Laurie Hogin, Diorama with Psychodynamic Species, oil on canvas, 36" x 48", 2010.

In the 2000s, Hogin frequently focused on the interplay between human drives, evolutionary biology and consumerism, in work that increasingly adopted the synthetic, Day-Glo palette of children's toys and cartoons, psychedelia and global marketing. The series "Allegory of Psychodemographics: 24 Branded Products My Family Uses on a Typical Summer Day" (2006) examined consumer goods from Ambien to toothpaste, as did the later "Sugar Trilogy"; two solo shows in New York ("Neuromantic Evening, Psychotropical Paradise" and "Monkey Brains," both 2008) commented on the effects of psychopharmacology in contemporary life with depictions of gun-toting, dazed monkeys, fluorescent reptiles, and an installation of 100 portraits of mutant guinea pigs with rabid features and radioactive coats, called What Ails Us: The 100 Most-Prescribed Pharmaceuticals in the Nation. In 2017, James Yood wrote of the over-saturated, apocalyptic parables in her show, "Implacable Demons and Better Angels" (e.g., Portrait of a Startled Rabbit Near a Culvert, 2016), "Hogin sees everywhere a comely corruption, an animal kingdom so giddy in its savagery and evil that only the trappings of an overcharged and hothouse beauty could describe it."

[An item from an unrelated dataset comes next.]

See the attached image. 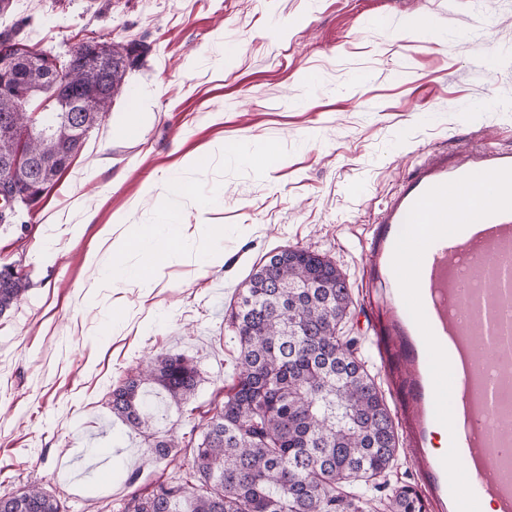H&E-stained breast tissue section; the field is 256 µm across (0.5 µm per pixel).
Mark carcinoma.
<instances>
[{"label": "carcinoma", "mask_w": 512, "mask_h": 512, "mask_svg": "<svg viewBox=\"0 0 512 512\" xmlns=\"http://www.w3.org/2000/svg\"><path fill=\"white\" fill-rule=\"evenodd\" d=\"M2 50L29 53L21 27L0 31ZM146 52L141 43L117 42L100 67L73 64L64 88L23 58L26 84L44 111L36 117L33 165L12 178L53 188L89 131L112 112ZM91 87L99 92L95 106L78 113L75 126L59 105ZM15 109L14 98L0 93V128L23 119ZM28 287L24 275L0 268V316ZM351 305L342 271L309 249H282L253 269L230 315L239 355L222 407L201 425L197 441L148 442L152 460L182 453L186 468L176 481L158 480L131 493L123 512H173L180 499L190 502V512H424L409 485L379 500L368 494L392 471L399 437L356 339L342 335ZM200 383L190 358L162 354L112 390V414L148 432L152 416L144 386L161 387L179 405ZM0 512H63V506L56 496L27 486L0 496Z\"/></svg>", "instance_id": "obj_1"}]
</instances>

Although Hogin is most known for painting, she has created sculptural and fabric works, as well as drawings and prints.

===Writing===
Hogin's published writings include fiction, critical reviews and essays, and chapters in the publications Painters on Painting, The Figure (2014), Living and Sustaining a Creative Life (2013), and The Artists' and Writers' Cookbook (2016), among others.